(GIVEN DATA)

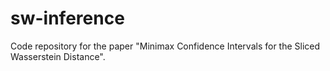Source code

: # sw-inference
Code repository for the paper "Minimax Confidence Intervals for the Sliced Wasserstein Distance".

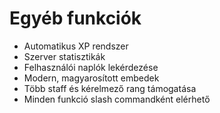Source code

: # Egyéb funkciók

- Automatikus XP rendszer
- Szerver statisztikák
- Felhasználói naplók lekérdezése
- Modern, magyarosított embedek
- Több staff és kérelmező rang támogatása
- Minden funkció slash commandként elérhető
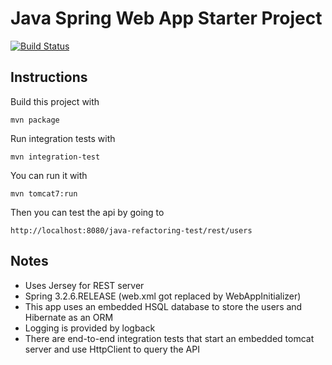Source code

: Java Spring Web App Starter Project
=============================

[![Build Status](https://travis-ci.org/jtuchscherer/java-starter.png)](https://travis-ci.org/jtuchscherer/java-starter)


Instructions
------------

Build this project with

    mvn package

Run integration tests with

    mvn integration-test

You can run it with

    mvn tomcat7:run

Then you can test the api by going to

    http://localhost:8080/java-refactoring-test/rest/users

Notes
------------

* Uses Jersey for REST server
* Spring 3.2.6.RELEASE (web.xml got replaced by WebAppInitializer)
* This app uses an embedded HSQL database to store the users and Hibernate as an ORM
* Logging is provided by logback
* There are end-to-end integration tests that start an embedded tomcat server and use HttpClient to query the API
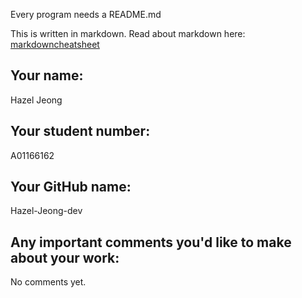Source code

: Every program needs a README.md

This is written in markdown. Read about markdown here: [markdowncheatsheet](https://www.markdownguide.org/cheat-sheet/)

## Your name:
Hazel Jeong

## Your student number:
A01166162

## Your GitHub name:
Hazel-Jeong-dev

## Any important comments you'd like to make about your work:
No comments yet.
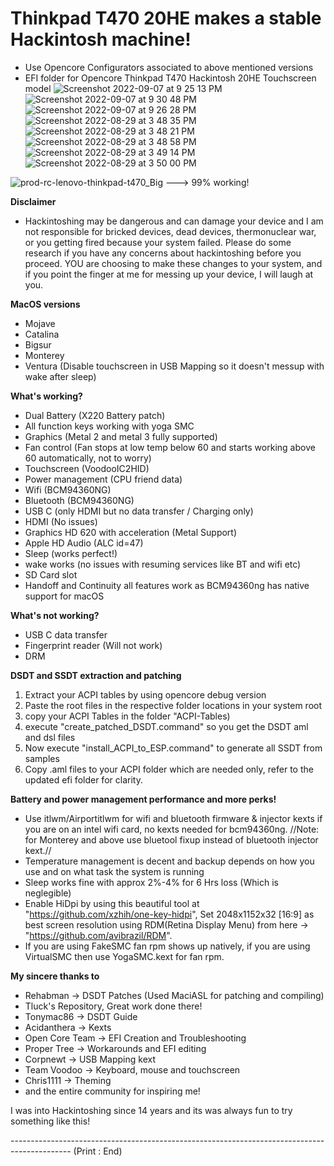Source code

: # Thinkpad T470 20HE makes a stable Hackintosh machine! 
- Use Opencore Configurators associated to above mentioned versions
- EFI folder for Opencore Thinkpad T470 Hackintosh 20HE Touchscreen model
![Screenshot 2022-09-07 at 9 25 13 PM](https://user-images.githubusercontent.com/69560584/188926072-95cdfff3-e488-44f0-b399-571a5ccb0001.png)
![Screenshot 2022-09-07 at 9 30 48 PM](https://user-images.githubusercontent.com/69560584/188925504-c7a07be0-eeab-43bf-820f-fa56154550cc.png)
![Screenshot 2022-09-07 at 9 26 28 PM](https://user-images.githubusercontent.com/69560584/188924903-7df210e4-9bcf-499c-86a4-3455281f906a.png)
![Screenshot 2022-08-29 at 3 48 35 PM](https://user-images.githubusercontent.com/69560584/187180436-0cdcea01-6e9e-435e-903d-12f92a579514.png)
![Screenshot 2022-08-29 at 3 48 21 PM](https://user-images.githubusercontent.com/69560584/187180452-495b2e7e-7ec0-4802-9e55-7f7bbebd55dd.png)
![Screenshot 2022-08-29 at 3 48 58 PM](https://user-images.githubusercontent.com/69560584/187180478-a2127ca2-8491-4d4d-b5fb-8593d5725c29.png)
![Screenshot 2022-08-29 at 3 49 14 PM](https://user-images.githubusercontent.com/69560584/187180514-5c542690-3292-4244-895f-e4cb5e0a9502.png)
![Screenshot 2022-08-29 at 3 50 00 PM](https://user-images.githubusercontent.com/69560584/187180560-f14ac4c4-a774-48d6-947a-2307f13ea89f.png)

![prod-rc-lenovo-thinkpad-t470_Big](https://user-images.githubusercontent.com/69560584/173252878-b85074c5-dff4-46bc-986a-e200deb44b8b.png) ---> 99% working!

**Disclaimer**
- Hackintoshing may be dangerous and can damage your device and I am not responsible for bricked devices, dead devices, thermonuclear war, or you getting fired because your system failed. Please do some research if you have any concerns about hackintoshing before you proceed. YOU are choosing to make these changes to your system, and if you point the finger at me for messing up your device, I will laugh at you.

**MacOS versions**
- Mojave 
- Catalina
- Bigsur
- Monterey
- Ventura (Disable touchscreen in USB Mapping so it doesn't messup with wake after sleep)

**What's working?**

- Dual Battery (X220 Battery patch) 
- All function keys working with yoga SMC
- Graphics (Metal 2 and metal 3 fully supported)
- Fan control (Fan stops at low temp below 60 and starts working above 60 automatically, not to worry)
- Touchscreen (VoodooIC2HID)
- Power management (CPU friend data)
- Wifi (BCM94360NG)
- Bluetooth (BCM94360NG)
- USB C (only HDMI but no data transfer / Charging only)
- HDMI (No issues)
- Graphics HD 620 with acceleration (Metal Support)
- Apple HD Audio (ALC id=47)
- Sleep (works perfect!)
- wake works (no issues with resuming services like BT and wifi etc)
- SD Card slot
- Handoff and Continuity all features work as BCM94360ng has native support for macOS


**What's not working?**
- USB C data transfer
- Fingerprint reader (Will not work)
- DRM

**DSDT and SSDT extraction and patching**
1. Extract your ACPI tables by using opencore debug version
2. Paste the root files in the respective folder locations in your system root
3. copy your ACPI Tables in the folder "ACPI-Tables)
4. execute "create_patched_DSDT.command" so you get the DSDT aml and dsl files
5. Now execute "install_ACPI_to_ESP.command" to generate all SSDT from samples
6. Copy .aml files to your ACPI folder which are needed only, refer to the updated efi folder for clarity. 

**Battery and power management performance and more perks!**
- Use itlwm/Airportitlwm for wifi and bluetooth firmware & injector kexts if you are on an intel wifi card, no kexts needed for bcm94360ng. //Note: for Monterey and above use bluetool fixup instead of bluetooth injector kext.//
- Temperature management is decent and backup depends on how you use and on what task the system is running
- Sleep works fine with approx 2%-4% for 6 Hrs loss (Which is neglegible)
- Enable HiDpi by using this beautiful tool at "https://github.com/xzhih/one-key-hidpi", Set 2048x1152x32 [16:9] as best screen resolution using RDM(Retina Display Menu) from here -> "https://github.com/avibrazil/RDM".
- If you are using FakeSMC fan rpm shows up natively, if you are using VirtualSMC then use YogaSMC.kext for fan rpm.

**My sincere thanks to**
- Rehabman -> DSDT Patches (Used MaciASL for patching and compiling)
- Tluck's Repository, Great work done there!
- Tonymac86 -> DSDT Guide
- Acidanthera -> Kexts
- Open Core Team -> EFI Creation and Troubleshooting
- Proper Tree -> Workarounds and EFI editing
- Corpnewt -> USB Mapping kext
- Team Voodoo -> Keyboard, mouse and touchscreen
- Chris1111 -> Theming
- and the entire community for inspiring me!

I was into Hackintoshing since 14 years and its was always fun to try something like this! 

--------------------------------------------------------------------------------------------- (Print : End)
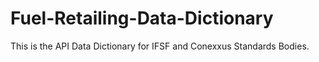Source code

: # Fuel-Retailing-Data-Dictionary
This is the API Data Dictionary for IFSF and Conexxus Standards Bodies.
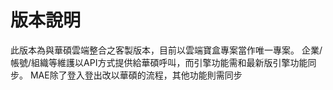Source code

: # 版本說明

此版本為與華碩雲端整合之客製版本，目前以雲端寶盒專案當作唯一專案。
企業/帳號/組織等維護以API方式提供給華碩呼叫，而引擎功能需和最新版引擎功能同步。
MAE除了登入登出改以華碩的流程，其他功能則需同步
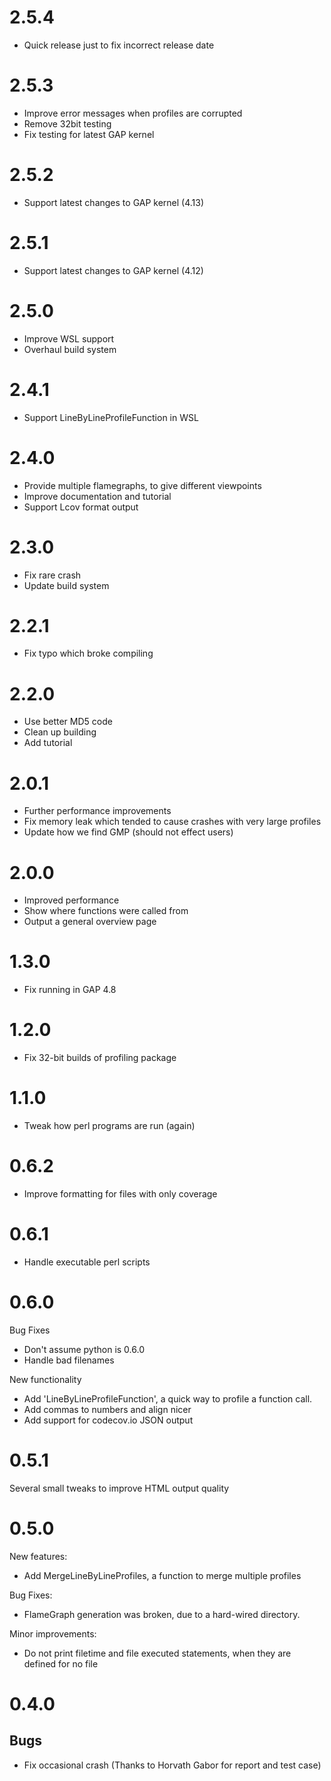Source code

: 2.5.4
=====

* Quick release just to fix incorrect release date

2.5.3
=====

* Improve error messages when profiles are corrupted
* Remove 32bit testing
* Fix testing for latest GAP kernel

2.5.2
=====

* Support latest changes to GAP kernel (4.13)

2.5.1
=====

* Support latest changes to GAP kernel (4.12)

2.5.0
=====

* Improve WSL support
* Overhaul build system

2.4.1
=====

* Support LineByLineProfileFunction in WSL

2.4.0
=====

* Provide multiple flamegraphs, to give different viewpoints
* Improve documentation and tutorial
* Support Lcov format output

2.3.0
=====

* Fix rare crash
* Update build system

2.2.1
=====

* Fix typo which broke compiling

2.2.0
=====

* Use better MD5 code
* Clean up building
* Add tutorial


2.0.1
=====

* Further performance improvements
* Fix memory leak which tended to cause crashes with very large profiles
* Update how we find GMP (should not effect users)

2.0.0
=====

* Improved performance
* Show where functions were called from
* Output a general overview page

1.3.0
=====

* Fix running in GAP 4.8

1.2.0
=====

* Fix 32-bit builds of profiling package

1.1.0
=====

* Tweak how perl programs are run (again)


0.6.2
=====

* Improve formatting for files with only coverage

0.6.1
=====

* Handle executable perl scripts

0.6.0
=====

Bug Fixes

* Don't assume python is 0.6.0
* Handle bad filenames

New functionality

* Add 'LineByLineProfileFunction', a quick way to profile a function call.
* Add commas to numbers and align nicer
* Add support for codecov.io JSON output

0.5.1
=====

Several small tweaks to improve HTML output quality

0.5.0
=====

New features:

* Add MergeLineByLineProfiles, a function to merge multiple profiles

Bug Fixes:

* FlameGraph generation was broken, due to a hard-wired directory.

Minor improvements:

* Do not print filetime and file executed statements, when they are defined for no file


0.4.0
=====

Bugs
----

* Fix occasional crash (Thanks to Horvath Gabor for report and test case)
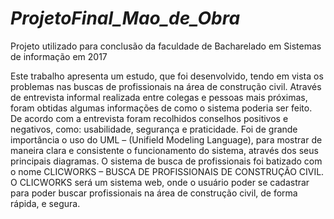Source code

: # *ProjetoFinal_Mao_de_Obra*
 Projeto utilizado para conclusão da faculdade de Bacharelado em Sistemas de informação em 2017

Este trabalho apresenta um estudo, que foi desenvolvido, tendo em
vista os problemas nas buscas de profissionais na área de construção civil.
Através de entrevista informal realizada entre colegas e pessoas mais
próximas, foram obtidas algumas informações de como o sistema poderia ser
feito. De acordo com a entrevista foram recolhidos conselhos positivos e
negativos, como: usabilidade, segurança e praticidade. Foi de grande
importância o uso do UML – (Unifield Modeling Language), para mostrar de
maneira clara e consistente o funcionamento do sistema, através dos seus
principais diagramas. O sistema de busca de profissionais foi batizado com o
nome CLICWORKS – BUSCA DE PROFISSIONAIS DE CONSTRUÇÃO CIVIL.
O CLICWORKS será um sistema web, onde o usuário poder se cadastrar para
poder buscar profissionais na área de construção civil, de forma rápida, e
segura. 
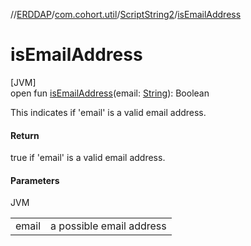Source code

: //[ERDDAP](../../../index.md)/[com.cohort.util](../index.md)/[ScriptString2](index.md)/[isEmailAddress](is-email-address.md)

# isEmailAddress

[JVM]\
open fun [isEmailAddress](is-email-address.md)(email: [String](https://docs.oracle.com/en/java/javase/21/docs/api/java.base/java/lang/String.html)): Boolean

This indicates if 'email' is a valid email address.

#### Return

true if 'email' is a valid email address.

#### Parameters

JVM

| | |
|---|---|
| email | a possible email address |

(End GIVEN DATA)

WHAT TO PRODUCE:
Copy out, word for word, the part that opens with the line containing "This indicates if" and closes with the last line of the entries.

THE ANSWER:
This indicates if 'email' is a valid email address.

#### Return

true if 'email' is a valid email address.

#### Parameters

JVM

| | |
|---|---|
| email | a possible email address |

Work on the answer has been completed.